Le Pentagone a décidé mercredi de laisser à la prochaine administration américaine, qui sortira des urnes en novembre, le choix empoisonné de déterminer qui, entre Boeing et l'alliance EADS/Northrop Grumman, renouvellera la flotte d'avions ravitailleurs de l'armée de l'Air.
Dans un communiqué, le secrétaire à la Défense Robert Gates a expliqué qu'il renonçait à régler ce dossier lors de ses derniers mois en fonction.
"Mon avis est que dans le temps qu'il nous reste, nous ne pouvons plus faire aboutir une compétition qui serait vue comme juste et objective dans ce contexte fortement chargé", a précisé M. Gates.
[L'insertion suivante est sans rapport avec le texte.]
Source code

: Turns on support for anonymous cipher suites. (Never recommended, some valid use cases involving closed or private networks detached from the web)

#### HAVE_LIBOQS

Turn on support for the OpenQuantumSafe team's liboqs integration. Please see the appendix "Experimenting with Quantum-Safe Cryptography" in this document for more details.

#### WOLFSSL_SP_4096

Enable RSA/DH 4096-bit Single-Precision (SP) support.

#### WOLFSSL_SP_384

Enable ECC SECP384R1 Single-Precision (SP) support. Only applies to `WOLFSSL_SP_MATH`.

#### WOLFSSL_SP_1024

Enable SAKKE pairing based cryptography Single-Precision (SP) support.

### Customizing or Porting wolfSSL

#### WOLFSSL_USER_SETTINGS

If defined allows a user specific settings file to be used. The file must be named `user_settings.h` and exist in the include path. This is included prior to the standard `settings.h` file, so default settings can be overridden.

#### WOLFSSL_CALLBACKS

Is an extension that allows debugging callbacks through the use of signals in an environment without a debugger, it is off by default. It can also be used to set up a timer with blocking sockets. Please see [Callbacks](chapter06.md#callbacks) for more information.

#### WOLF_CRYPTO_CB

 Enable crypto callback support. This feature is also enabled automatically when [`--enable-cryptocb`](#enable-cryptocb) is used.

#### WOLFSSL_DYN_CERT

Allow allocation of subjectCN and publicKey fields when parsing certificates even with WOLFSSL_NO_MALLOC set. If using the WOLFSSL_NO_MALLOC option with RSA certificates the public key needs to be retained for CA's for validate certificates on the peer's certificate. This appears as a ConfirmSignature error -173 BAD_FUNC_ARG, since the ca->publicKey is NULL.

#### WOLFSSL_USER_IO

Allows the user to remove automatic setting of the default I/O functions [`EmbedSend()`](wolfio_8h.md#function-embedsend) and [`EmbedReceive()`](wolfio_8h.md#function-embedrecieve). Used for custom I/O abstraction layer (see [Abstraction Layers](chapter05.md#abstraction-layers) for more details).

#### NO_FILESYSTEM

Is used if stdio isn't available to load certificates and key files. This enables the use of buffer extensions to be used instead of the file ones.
"Le temps de refroidissement qui en résultera permettra à la prochaine administration de revoir objectivement les critères militaires et de mettre en place une nouvelle stratégie d'acquisition pour le KC-X", a-t-il ajouté.
L'entrée en fonction de la nouvelle administration intervenant en janvier, l'appel d'offres se retrouve de fait repoussé à l'année prochaine.
L'attribution de ce méga-contrat, d'un montant initial de 35 milliards de dollars pour 179 avions, connaît là un énième rebondissement, plutôt favorable à Boeing. Le délai obtenu lui laissera le temps de reformuler son offre, jusque-là insuffisante en matière de capacités d'emport.
Boeing a d'aileurs salué la décision, estimant que le report "servira au mieux les combattants en permettant d'avoir le temps nécessaire pour que cet appel d'offres important soit attribué après une compétition approfondie et ouverte".
Le président exécutif d'EADS Louis Gallois s'est déclaré déçu, tout en soulignant que ce nouveau contre-temps n'aurait pas "d'impact sur les perspectives de ventes" ou de résultat de son groupe.
Même commentaire chez le partenaire américain Northrop Grumman, qui a relevé que l'armée de l'Air devra "se passer pendant des années d'un nouveau ravitailleur dont elle a grand besoin".
"Le département de la Défense, la semaine dernière encore, faisait état de l'urgence de remplacer la flotte des ravitailleurs qui date de l'ère Eisenhower (les années 1950, ndlr). Avec ce retard, il est concevable que NOS soldats soient contraints de voler avec des ravitailleurs vieux de 80 ans", a ajouté un responsable de la communication de Northrop Grumman, Randy Belote.
Le Pentagone a assuré que la flotte actuelle de Boeing KC-135 permettait de remplir les missions de l'armée américaine lors des prochaines années.
M. Gates a expliqué que le processus était devenu "énormément complexe et chargé émotionnellement".
"Plutôt que de laisser à la prochaine administration une procédure incomplète et susceptible d'être contestée, nous devrions transmettre proprement cet appel d'offres à la prochaine équipe", a-t-il ajouté.
Selon une source européenne proche du dossier, il faudra de longs mois avant de relancer la procédure. "Je ne pense pas que le nouvel appel d'offres puisse sortir avant un an", a expliqué cette source sous couvert d'anonymat.
"C'est l'US Air Force le perdant et Boeing le gagnant", a estimé cette source, ajoutant que les équipes d'EADS étaient "sous le choc".
Cela fait cinq ans que l'armée de l'Air essaie de renouveler sa flotte de ravitailleurs jusqu'ici fournis par Boeing, mais l'attribution du contrat a été retardée par plusieurs scandales et erreurs de procédure.
Le consortium formé par Northrop Grumman et EADS avait cru pourtant remporter la compétition en février. Les experts de l'Armée de l'air avaient alors estimé que son KC-45, version militaire de l'Airbus A330, offrait un rayon d'action et une capacité supérieurs au KC-767, dérivé du Boeing 767.
Mais en raison d'erreurs dans l'évaluation, l'appel d'offres avait été annulé en juin par la Cour des comptes (GAO). Le Pentagone avait alors présenté de nouveaux critères en juillet, contestés par Boeing, qui avait laissé entendre qu'il pourrait ne pas présenter d'offre.